**EXERCISE PROMPT**
Copy the entries word for word, starting at the line that contains "Using the scale" and ending at the line that contains "The backpack on bleacher is".

**DATA FOR ANALYSIS**
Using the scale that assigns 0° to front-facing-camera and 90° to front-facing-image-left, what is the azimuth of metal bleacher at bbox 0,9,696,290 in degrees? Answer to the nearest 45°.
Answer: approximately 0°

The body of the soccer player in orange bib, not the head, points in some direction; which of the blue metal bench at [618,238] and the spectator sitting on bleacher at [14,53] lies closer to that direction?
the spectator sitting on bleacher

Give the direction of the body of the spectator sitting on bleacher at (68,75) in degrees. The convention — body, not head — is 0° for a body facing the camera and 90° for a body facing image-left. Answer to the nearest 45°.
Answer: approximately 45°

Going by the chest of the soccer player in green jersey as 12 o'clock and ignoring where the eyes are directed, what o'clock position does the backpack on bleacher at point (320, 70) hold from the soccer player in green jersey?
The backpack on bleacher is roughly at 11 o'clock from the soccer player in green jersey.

* * *

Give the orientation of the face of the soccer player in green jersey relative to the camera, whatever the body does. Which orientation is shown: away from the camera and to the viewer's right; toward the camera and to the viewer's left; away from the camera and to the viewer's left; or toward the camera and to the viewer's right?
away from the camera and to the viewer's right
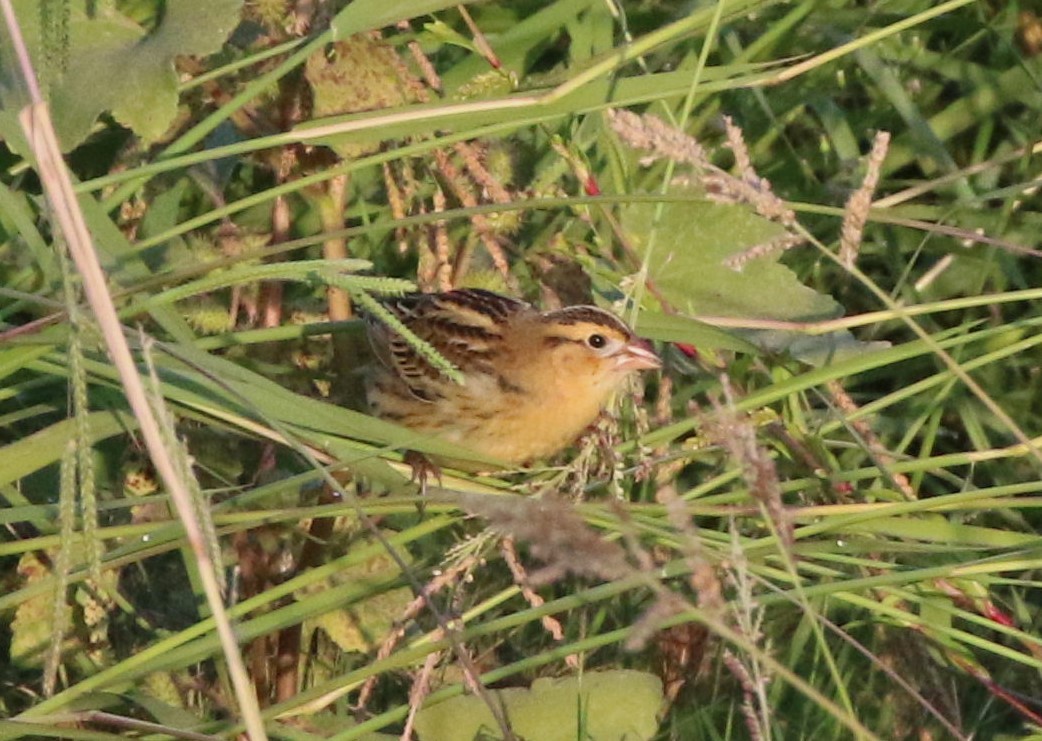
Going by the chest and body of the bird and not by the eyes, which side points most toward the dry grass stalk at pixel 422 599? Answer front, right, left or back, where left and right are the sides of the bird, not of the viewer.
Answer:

**EXERCISE RESPONSE**
Using the scale that assigns 0° to front-facing-camera and 90° to front-facing-image-left, what is the azimuth of metal bleacher at bbox 0,9,696,290 in degrees? Answer to the nearest 45°.
Answer: approximately 0°

The body of the soccer player in orange bib, not the head, points in some direction; which of the blue metal bench at [618,238] and the spectator sitting on bleacher at [14,53] lies closer to that direction?
the spectator sitting on bleacher

Give the direction of the body of the spectator sitting on bleacher at (68,75) in degrees. The convention — body, not head — is 0° for a body facing the camera and 90° for a body facing image-left. Answer to the nearest 45°.
Answer: approximately 45°

Going by the chest of the soccer player in green jersey as 12 o'clock and ignoring where the eyes are directed, what o'clock position does the backpack on bleacher at point (320, 70) hold from the soccer player in green jersey?
The backpack on bleacher is roughly at 11 o'clock from the soccer player in green jersey.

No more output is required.